We have a new paper entitled “Multi-agent active perception with prediction rewards” at the 34th Conference on Neural Information Processing Systems (NeurIPS 2020). The paper is also up on arXiv. This is research done together with Frans A. Oliehoek.
We propose a reduction from a Dec-POMDP with a convex information reward to a standard Dec-POMDP. Now all standard Dec-POMDP algorithms are applicable to multi-agent active perception problems, and we can solve larger scale problems.
In more detail
The setting of the paper is illustrated in the figure below. The multi-agent active perception problem consists of two phases: the decentralized observation gathering phase (left) where agents act independently based on their private information, and the centralized inference phase (right) after the end of the task, where a belief state is computed and the agents are rewarded according to the informativeness of the belief state. A solution is a set of individual policies, one for each of the agents, that an agent can execute in a decentralized manner. At the end of the task after a finite number of time steps, the observations collected by the agents are collected at a central server for inference. This enables computation of a state estimate, or belief state, and the overall reward of the agent team is determined by the informativeness of the state estimate, measured for instance by the negative entropy. This type of problem formulation could be applied to settings like search and rescue robotics, multi-robot environment monitoring missions, or distributed sensor networks.

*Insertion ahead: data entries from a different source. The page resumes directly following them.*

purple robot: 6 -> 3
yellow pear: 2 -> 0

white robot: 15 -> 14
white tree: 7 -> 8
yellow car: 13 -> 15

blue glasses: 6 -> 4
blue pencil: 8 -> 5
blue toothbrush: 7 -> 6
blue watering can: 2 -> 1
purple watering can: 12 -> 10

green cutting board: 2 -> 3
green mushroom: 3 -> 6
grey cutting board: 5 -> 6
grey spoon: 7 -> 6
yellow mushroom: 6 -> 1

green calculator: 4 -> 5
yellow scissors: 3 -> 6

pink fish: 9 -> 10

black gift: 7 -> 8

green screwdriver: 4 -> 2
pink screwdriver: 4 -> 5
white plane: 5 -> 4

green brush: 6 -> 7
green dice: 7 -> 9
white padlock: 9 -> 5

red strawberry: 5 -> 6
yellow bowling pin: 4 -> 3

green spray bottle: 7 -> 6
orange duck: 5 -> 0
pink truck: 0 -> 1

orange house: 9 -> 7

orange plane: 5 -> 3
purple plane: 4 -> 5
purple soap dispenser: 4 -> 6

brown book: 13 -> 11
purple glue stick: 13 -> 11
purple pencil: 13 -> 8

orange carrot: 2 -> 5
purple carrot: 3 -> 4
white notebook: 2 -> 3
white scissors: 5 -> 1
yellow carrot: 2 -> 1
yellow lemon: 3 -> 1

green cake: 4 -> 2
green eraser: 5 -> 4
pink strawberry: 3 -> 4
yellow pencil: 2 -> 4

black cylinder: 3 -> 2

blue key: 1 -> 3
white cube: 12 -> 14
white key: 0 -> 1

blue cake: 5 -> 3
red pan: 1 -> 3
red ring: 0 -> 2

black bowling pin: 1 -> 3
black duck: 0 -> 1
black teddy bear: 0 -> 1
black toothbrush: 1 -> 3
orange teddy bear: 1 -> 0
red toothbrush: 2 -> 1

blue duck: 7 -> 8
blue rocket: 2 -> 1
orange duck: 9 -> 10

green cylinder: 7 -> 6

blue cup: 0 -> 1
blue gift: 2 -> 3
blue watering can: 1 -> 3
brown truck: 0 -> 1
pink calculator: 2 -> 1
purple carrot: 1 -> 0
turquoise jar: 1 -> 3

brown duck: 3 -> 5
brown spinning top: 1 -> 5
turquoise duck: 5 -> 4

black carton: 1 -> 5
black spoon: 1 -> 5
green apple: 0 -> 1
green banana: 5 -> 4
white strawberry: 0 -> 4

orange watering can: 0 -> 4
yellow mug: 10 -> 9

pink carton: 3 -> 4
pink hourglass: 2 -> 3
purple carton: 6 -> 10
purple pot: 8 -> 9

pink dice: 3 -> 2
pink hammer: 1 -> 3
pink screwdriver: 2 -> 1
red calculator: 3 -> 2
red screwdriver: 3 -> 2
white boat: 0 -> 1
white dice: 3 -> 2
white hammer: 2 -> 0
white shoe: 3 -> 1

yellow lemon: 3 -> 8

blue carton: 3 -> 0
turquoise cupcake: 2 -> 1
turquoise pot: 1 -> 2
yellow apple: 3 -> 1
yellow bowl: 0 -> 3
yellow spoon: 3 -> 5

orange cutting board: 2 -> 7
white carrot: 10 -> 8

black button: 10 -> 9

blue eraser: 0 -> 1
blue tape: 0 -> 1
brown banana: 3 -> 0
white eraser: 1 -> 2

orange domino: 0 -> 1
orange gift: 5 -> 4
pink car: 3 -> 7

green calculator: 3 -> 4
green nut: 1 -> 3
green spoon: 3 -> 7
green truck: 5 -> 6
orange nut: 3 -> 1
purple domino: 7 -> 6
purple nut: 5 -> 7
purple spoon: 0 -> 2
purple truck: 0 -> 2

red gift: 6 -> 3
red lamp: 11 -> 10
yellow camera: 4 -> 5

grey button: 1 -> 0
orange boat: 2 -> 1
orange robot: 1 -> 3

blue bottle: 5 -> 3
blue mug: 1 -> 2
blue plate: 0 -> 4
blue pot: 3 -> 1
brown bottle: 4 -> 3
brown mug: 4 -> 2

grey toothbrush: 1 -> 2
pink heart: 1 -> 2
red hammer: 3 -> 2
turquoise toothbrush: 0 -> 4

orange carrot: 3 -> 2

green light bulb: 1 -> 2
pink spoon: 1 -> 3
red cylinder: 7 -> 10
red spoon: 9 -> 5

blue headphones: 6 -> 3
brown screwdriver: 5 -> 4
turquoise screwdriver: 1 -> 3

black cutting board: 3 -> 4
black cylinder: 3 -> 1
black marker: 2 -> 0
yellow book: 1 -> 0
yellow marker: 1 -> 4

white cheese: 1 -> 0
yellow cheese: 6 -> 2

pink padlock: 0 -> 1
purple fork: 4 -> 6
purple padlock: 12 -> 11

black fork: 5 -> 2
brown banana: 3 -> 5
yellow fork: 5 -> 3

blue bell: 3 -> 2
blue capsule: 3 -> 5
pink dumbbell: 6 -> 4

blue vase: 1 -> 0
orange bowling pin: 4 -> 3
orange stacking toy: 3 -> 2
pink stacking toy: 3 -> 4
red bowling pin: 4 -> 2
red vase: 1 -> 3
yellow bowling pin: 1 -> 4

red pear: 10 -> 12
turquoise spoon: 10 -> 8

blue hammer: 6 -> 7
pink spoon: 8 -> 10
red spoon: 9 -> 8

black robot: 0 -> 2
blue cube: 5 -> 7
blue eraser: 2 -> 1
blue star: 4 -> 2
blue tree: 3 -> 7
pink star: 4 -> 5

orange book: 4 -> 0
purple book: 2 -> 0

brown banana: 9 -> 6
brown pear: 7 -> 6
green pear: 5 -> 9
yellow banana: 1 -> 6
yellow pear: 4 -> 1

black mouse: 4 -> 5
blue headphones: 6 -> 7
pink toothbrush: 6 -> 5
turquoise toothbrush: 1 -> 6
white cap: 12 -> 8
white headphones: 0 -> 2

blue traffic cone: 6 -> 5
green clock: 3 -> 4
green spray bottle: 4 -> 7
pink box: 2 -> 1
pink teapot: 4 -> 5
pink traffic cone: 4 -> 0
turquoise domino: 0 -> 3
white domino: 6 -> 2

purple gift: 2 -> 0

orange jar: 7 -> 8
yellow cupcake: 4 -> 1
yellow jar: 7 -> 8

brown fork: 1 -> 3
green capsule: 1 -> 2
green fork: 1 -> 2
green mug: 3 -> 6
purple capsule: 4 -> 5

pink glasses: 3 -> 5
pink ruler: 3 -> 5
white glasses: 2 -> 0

This problem can be modelled as a decentralized partially observable Markov decision process (Dec-POMDP) with a special kind of information reward, as I did in my earlier work. Because the information reward depends on what the agents know about the state rather than what the state is, most standard algorithms for Dec-POMDPs are not applicable to this problem, and indeed we proposed some specialized algorithms in earlier work to tackle this. However, one of the issues of these algorithms is that to search for policies, we have to compute and store in memory all of the possible state estimates that could be reached during the task. This is very memory intensive, and as a result these algorithms have trouble scaling up.
In the new paper, we address these two issues in a neat way: we propose a conversion of the entire problem into a completely standard form Dec-POMDP, with the typical kind of reward function! This means that all of the standard algorithms for Dec-POMDPs are now applicable to solve multi-agent active perception problems. Modern Dec-POMDP solvers do not need to compute all reachable belief states, but can instead rely on techniques such as Monte Carlo sampling to evaluate and search for policies. Technically, we achieve the conversion by introducing so-called prediction actions, inspired by similar earlier work in centralize control settings. To put things briefly and informally, the prediction actions “decentralize” the state estimation problem in a way that each agent will also make a prediction about the true state at the end of the observation gathering phase.
The conversion we propose induces a loss, but we show that the loss is bounded and that there are cases where the loss is zero. We show experimentally that by our conversion, scalability in the planning horizon is greatly improved compared to previous methods.
I’m also excited about the opportunities for future research the results open up. By linking multi-agent active perception to standard Dec-POMDPs, any advances in one are immediately transferable to the other. Standard Dec-POMDPs are also the most popular underlying formalism for multi-agent reinforcement learning under partial observability, so by this reduction we potentially enable learning for multi-agent active perception. Looking deeper at when the loss due to the conversion is small could further boost the practical applicability of the method.